* THINGS TO DO
1 > List every name the comments on North Korea use for that country.
2 > Translate this sentence from the comments on North Korea into Spanish: "It should, however, be possible to have much better informed comment on events or stories coming from our societies."
3 > Carry the comments on North Korea forward from their final sentence.

* EXTRACTED TEXT
And ya, I’d give more weight to Cummings than anything from Cha.
It’s kinda hard to say. I gotta admit that Cha is an unabashed warhawk so there isn’t really anything he can say that would sway my mind. Kim Jong Un’s speech focused on internal issues and didn’t even mention the United States beyond a passing reference to “reactionary forces”. That couldn’t honestly mean anything besides a minor slap at the US.
The real question is how successful will South Korea be in swaying members of the Biden administration. Moon is still advocating for dialogue and negotiations in the aftermath of the Singapore conference. Which means that the door Trump walked through is still open. I just hope that the Biden administration will be more receptive to Moon’s ideas on how to manage joint relations with the North.
Yves, your request for informed reader comment on this topic is very refreshing. Comments to articles on North Korea frequently stoop to caricature that does nothing to inform. So thank you for your request for informed (and enlightening) comments.
That said, realistically I don’t think it is possible to provide informed comment on North Korea simply because the information flow from that country is too tightly controlled. Any information I’ve found that purports to comment on North Korea itself has usually been indirectly sourced necessitating a speculative interpretation. Much of it is also ideologically driven.
It should, however, be possible to have much better informed comment on events or stories coming from our societies.
Victor Cha is not a stranger to North Korea and, as mentioned by both RabidGhandi and Robert Watts, has displayed a certain predisposition in his writings. When it comes to credibility, then, who has been proven correct – Mr Cha or Mr Cummings? As far as I can see, DPRK is still there. To me, that at the very least seems to confirm that Mr Cummings provides more reliable insight but then why is the Washington Post publishing an article from Mr Cha along the same lines as previous articles that have not proven to be the case? And why now?
Answer: there is a new US administration. Obviously, it is because those people that have been involved in establishing Washington’s policy towards the DPRK over the past 20-30 years want it to continue. It is equally obvious that that policy has failed in its stated goals of keeping the Korean peninsula free of nuclear weapons, but perhaps its goal is not what it is stated to be.
That is as far as I can go with it myself. I would speculate that that policy makes a lot of money for certain factions from weapon sales to the region, but I don’t know.

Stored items
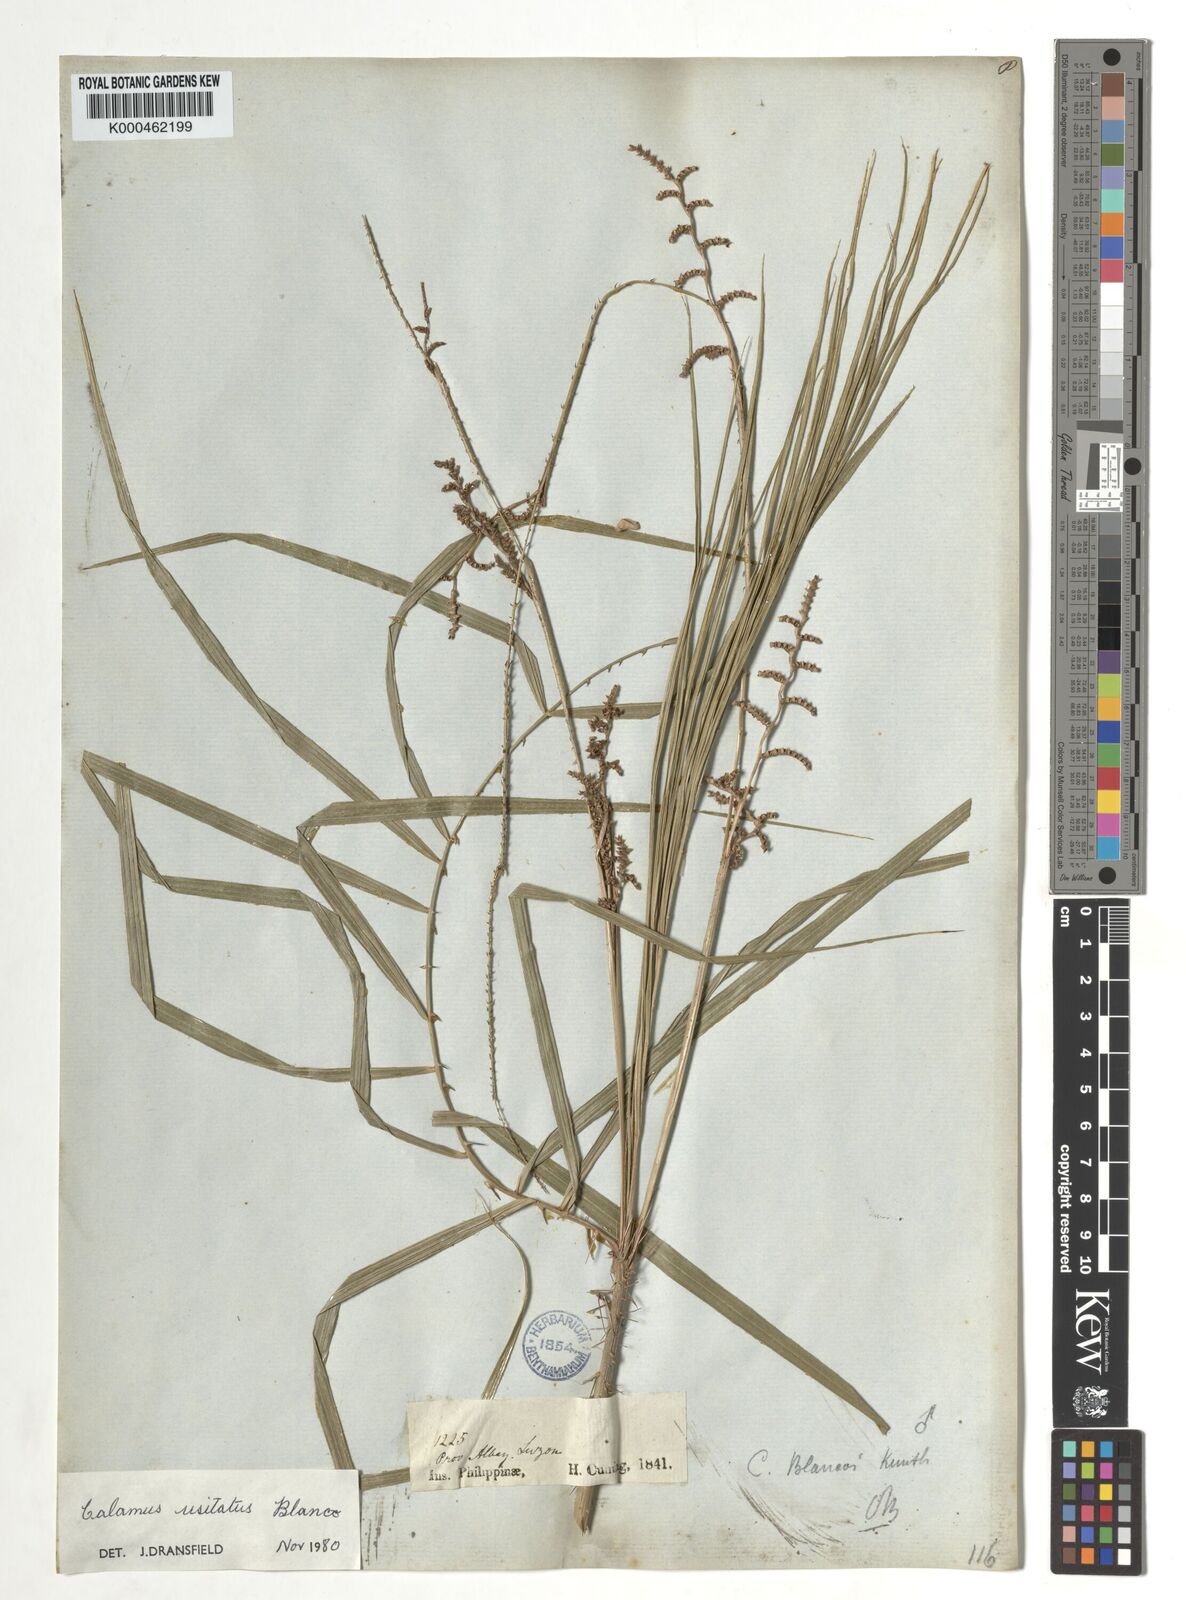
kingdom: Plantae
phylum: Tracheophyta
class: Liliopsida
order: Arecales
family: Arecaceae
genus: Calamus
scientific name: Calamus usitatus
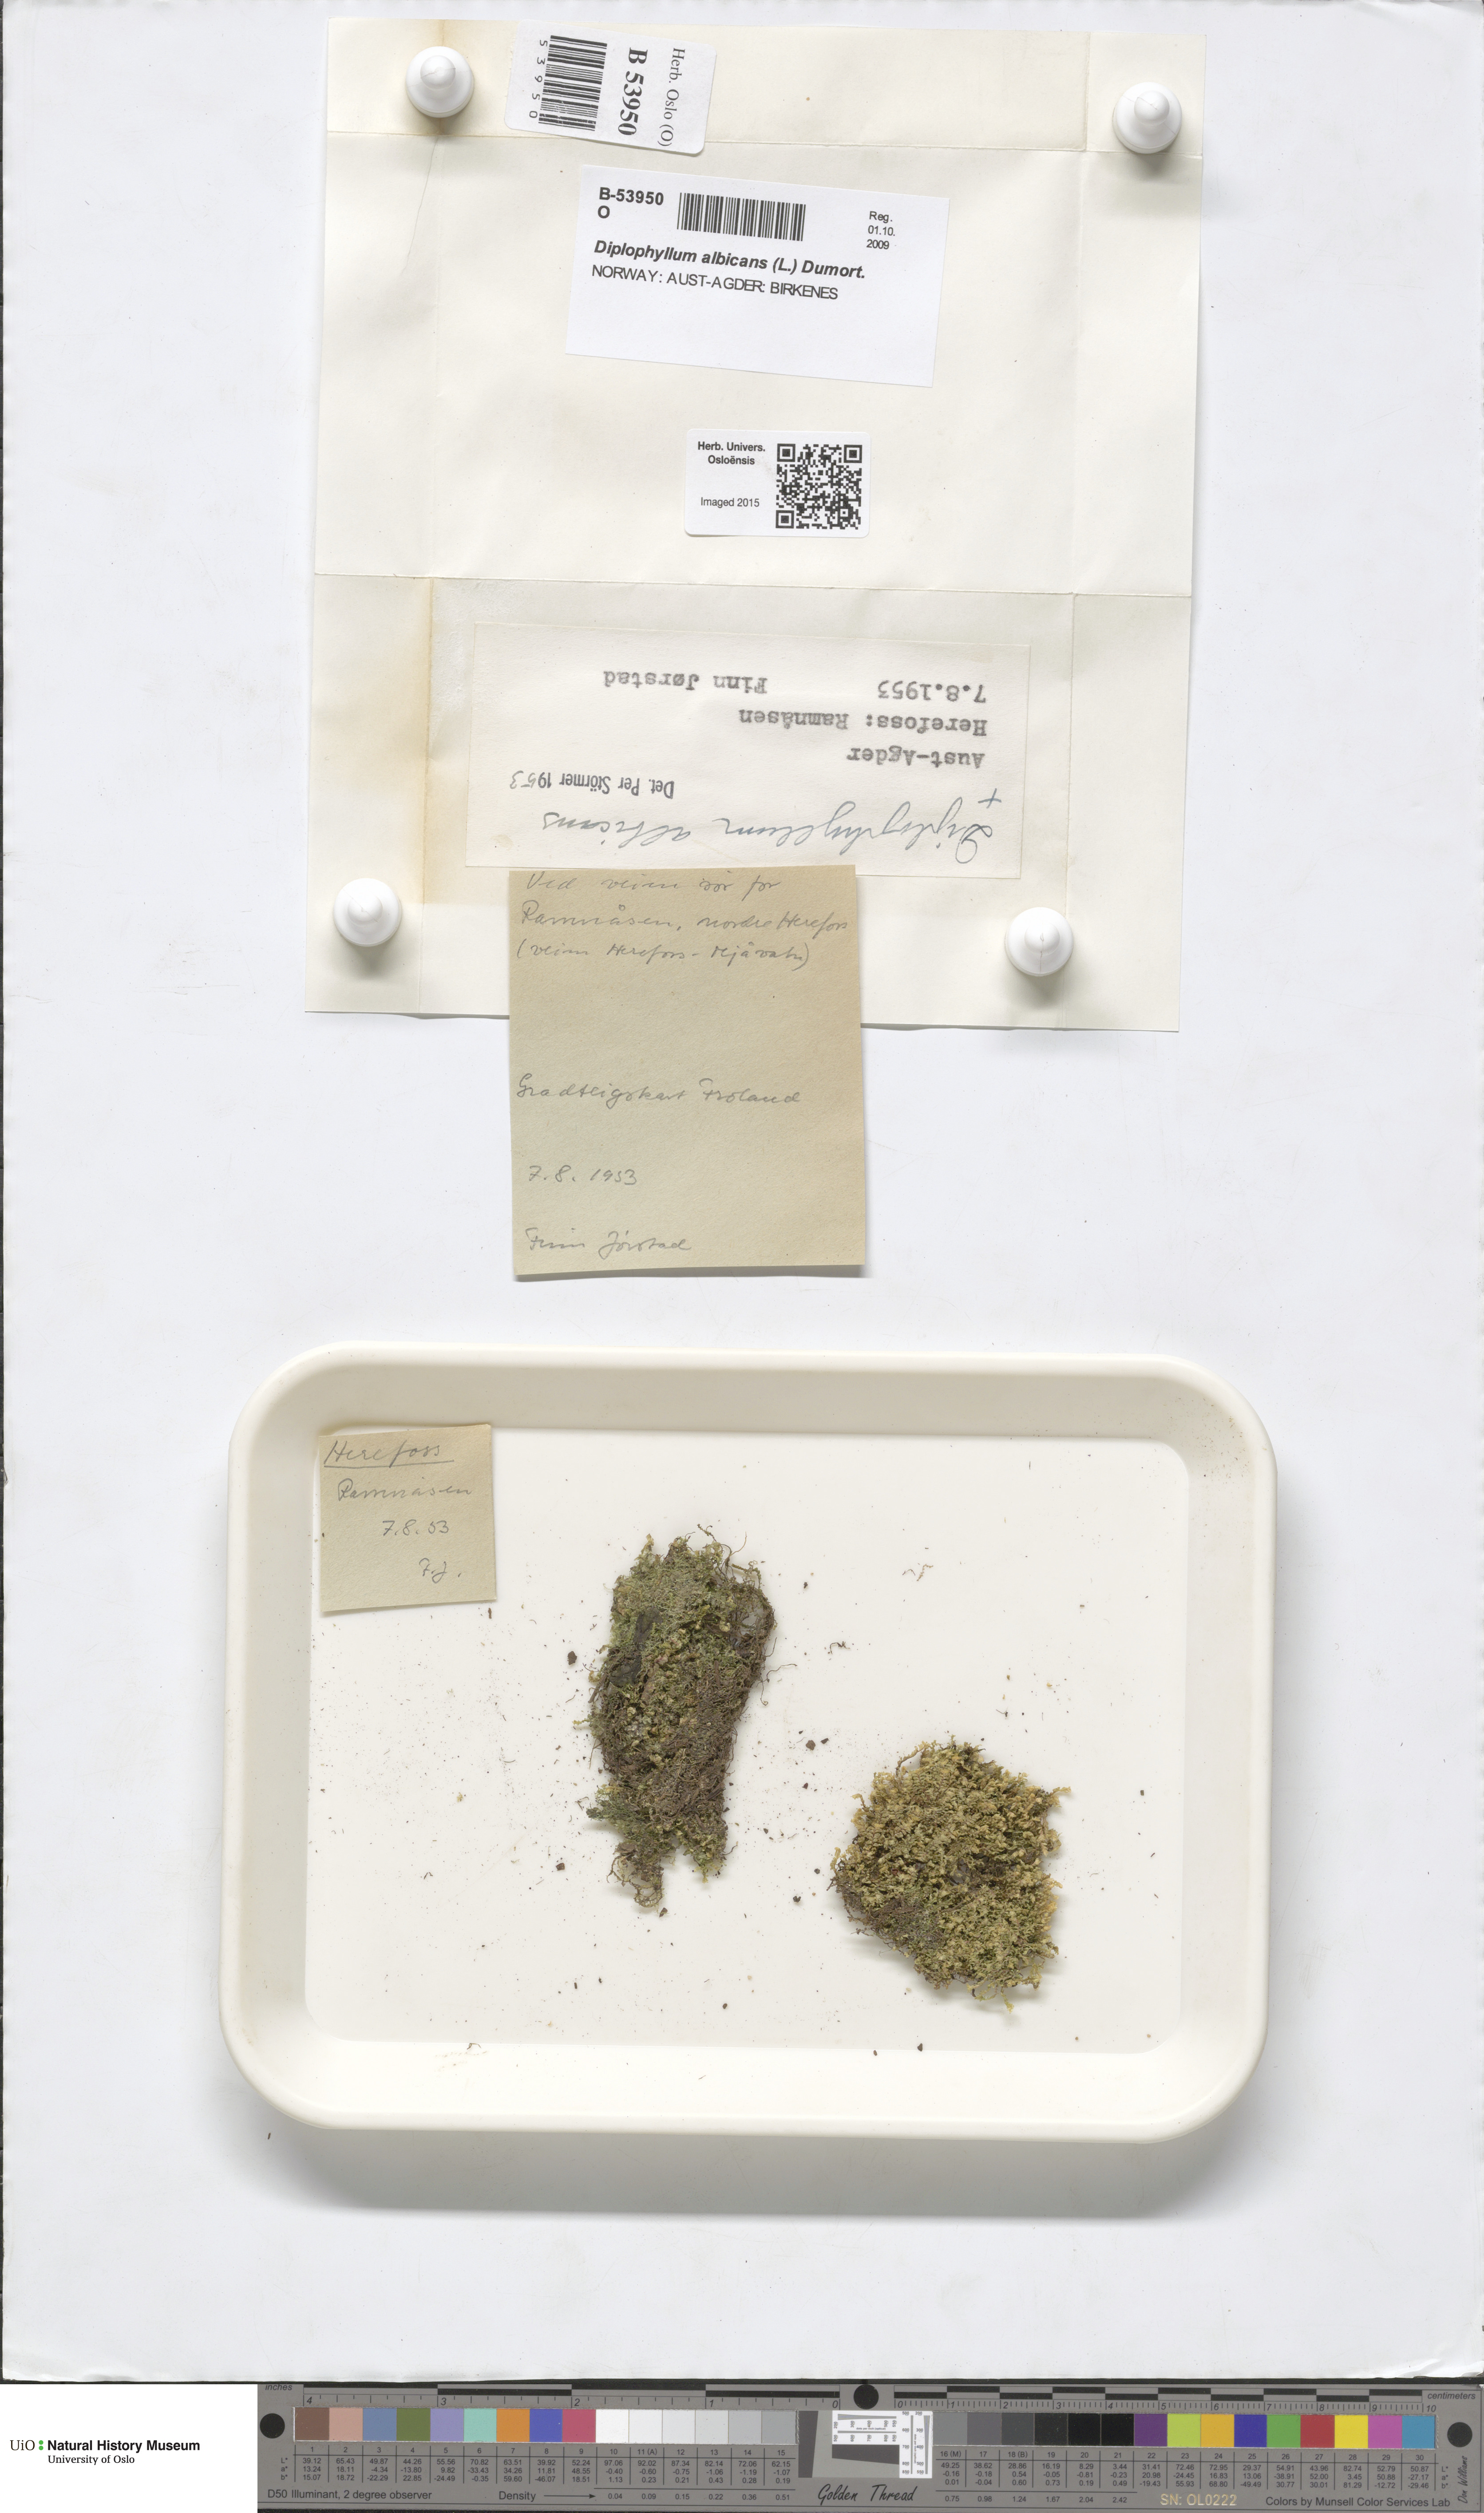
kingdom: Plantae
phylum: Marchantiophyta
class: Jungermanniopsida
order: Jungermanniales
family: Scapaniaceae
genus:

* RESPONSES TO THE EXERCISE
1 > North Korea, DPRK, the North

2 > Sin embargo, debería ser posible tener comentarios mucho mejor informados sobre los acontecimientos o las noticias que provienen de nuestras sociedades.

3 >
But I can certainly anticipate that we would get a lot more informed reader comment on that matter than on what the intention of the leaders of North Korea might be.
I haven’t said anything on the ROK situation because this post is already too long and I am short of time right now. But it is not irrelevant to the discussion. I would love to comment further on this:- I noted from a quick background search on Mr Cha that he’s written for JoonAng Ilbo, Chosun Ilbo and Japan Times. As far as I am aware (and I’m open to more informed readers than I here) these are all Japanese papers, two of which happen to be based in Korea).
re: “…the stated goals of keeping the Korean peninsula free of nuclear weapons,”
As you may well know this is complete and utter BS. I inspected and maintained atomic weapons in SK in the early ’60’s. I couldn’t be sure when they were first introduced, but my best guess was they were there by at least the late ’50’s. We would regularly get drunk and search the sky for NK paratroopers, because we knew we were target #1.
I would expect that both Russia and China are quite content to have the current NK regime in place as long as Japan and SK are occupied by the US, regardless of NK’s economic status.
Obama was consistently more confrontational and provocative than Trump. I would expect that Biden’s crew to be even more so. I don’t think it is a good idea to piss off the hermit nation, given the impressive progress they have made with weaponry. Everyone would benefit from a permanent peace treaty and the end of sanctions — except the offense contractors, profiting from 70 years of a state of war.